> **SUPPLIED TEXT**
▼
Variety is good for many things. How boring the world would be if we were all the same! (especially if we all were like one that is now occurring to me). We like to go to different places, eating different meals, meet different people and have fun in different environments. But there’re things for which variety is a pain in the ass.
Think we have a set of clinical trials on the same topic and we want to perform a meta-analysis to obtain a global outcome. In this situation, we need as less variability as possible among studies if we’re going to combine them. Because, ladies and gentlemen, here prevails to be side by side but not eye to eye.
Before thinking about combining the studies from a systematic review to perform a meta-analysis we should always carry out a preliminary asses of the heterogeneity of primary studies, which is just the measure of the variability that exists among the estimates that have been obtained in each of these studies.
First, we’ll investigate possible causes of heterogeneity, such us differences in treatment, variability among populations from different studies, and differences in trial designs.
Once we are convinced that studies seem to be homogeneous enough to try to combine them, we should try to measure this heterogeneity in an objective way. To do this, various gifted brains have created a series of statistics that contribute to our common jungle of acronyms and initials.
▲
> **SET OF TASKS**
A – In the text on heterogeneity in meta-analysis, what is heterogeneity of primary studies defined as?
B – Write the next part of the text on heterogeneity in meta-analysis, picking up after its final sentence.

> **Extracted records**
▼
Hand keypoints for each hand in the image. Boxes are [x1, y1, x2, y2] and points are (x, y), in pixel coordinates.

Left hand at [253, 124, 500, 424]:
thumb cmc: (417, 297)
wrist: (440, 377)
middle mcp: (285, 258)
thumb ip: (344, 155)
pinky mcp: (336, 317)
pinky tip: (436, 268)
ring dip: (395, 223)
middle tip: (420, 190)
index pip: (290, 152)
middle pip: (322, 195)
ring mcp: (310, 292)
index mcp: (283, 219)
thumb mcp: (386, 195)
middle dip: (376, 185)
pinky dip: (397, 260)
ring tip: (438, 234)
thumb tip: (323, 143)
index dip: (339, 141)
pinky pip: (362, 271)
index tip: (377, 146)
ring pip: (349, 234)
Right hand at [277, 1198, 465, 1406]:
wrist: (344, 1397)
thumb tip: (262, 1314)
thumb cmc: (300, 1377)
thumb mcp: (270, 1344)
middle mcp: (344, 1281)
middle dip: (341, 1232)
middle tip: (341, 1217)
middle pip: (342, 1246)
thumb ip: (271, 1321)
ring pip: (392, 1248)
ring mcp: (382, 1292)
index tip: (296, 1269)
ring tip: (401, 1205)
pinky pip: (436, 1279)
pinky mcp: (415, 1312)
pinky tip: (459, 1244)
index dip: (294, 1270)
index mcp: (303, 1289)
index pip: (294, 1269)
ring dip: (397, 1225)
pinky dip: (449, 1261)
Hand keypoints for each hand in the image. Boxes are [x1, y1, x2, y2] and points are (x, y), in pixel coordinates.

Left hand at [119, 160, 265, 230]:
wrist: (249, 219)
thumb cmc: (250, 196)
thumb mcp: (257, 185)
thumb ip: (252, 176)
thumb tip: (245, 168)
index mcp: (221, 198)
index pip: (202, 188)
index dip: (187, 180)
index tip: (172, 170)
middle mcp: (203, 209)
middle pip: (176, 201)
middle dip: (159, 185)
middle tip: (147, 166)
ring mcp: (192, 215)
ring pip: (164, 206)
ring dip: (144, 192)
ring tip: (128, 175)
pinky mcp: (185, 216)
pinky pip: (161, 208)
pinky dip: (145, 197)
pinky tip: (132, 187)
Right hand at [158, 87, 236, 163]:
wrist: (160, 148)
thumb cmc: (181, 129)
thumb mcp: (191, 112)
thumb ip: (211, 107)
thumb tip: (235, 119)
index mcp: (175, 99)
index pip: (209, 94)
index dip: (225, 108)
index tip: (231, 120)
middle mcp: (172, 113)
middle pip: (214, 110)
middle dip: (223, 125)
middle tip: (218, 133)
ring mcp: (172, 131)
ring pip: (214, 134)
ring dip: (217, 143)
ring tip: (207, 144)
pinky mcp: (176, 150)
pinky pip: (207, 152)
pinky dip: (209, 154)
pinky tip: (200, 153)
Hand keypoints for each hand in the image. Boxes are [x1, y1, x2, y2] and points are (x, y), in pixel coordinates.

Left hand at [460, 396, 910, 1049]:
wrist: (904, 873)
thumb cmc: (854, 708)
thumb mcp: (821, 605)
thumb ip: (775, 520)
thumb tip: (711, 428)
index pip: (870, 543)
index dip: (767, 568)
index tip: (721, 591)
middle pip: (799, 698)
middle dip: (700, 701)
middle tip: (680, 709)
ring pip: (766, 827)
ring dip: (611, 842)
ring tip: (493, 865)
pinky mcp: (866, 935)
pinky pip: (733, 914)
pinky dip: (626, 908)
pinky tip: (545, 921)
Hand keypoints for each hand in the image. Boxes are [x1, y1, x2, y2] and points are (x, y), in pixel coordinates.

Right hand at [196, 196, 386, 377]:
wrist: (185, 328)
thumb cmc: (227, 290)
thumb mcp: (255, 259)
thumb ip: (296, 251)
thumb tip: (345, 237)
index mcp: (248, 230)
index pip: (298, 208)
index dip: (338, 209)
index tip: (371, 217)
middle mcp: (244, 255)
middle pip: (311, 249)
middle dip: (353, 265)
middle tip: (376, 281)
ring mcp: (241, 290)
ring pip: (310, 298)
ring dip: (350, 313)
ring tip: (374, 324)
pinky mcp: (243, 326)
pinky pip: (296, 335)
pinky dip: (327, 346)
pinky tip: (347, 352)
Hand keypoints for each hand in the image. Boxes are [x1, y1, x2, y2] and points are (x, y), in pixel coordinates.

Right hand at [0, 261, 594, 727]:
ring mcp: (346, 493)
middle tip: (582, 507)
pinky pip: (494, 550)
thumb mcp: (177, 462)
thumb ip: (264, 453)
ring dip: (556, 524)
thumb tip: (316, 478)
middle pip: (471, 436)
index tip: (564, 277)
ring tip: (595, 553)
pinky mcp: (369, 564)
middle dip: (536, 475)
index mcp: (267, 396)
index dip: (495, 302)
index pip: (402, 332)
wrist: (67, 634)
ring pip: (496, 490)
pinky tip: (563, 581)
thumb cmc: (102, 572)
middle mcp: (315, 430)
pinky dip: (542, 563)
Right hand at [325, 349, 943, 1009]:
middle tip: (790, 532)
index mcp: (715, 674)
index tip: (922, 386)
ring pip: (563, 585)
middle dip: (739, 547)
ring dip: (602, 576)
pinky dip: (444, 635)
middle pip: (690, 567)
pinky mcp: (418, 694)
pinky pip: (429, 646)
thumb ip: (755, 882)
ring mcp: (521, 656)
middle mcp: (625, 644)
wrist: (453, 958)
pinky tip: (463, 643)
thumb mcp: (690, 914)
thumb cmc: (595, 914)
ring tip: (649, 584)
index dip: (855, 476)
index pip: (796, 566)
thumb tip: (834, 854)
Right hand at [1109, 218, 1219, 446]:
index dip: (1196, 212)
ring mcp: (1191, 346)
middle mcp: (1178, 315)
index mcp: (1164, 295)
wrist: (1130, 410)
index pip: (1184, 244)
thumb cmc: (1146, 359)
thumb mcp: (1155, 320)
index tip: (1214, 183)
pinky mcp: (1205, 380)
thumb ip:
▲
> **RESPONSES**
A – It is the measure of the variability that exists among the estimates obtained in each of the primary studies.

B –
Until recently, the most famous of those initials was the Cochran’s Q, which has nothing to do either with James Bond or our friend Archie Cochrane. Its calculation takes into account the sum of the deviations between each of the results of primary studies and the global outcome (squared differences to avoid positives cancelling negatives), weighing each study according to their contribution to overall result. It looks awesome but actually, no big deal. Ultimately, it’s no more than an aristocratic relative of chi-square test. Indeed, Q follows a chi-square distribution with k-1 degrees of freedom (being k the number of primary studies). We calculate its value, look at the frequency distribution and estimate the probability that differences are not due to chance, in order to reject our null hypothesis (which assumes that observed differences among studies are due to chance). But, despite the appearances, Q has a number of weaknesses.
First, it’s a very conservative parameter and we must always keep in mind that lack of statistical significance is not always synonymous of absence of heterogeneity: as a matter of fact, we cannot reject the null hypothesis, so we have to know that when we approved it we are running the risk of committing a type II error and blunder. For this reason, some people propose to use a significance level of p < 0.1 instead of the standard p < 0.5. Another Q’s pitfall is that it doesn’t quantify the degree of heterogeneity and, of course, doesn’t explain the reasons that produce it. And, to top it off, Q loses power when the number of studies is small and doesn’t allow comparisons between different meta-analysis if they have different number of studies.
This is why another statistic has been devised that is much more celebrated today: I2. This parameter provides an estimate of total variation among studies with respect to total variability or, put it another way, the proportion of variability actually due to heterogeneity for actual differences among the estimates compared with variability due to chance. It also looks impressive, but it’s actually an advantageous relative of the intraclass correlation coefficient.
Its value ranges from 0 to 100%, and we usually consider the limits of 25%, 50% and 75% as signs of low, moderate and high heterogeneity, respectively. I2 is not affected either by the effects units of measurement or the number of studies, so it allows comparisons between meta-analysis with different units of effect measurement or different number of studies.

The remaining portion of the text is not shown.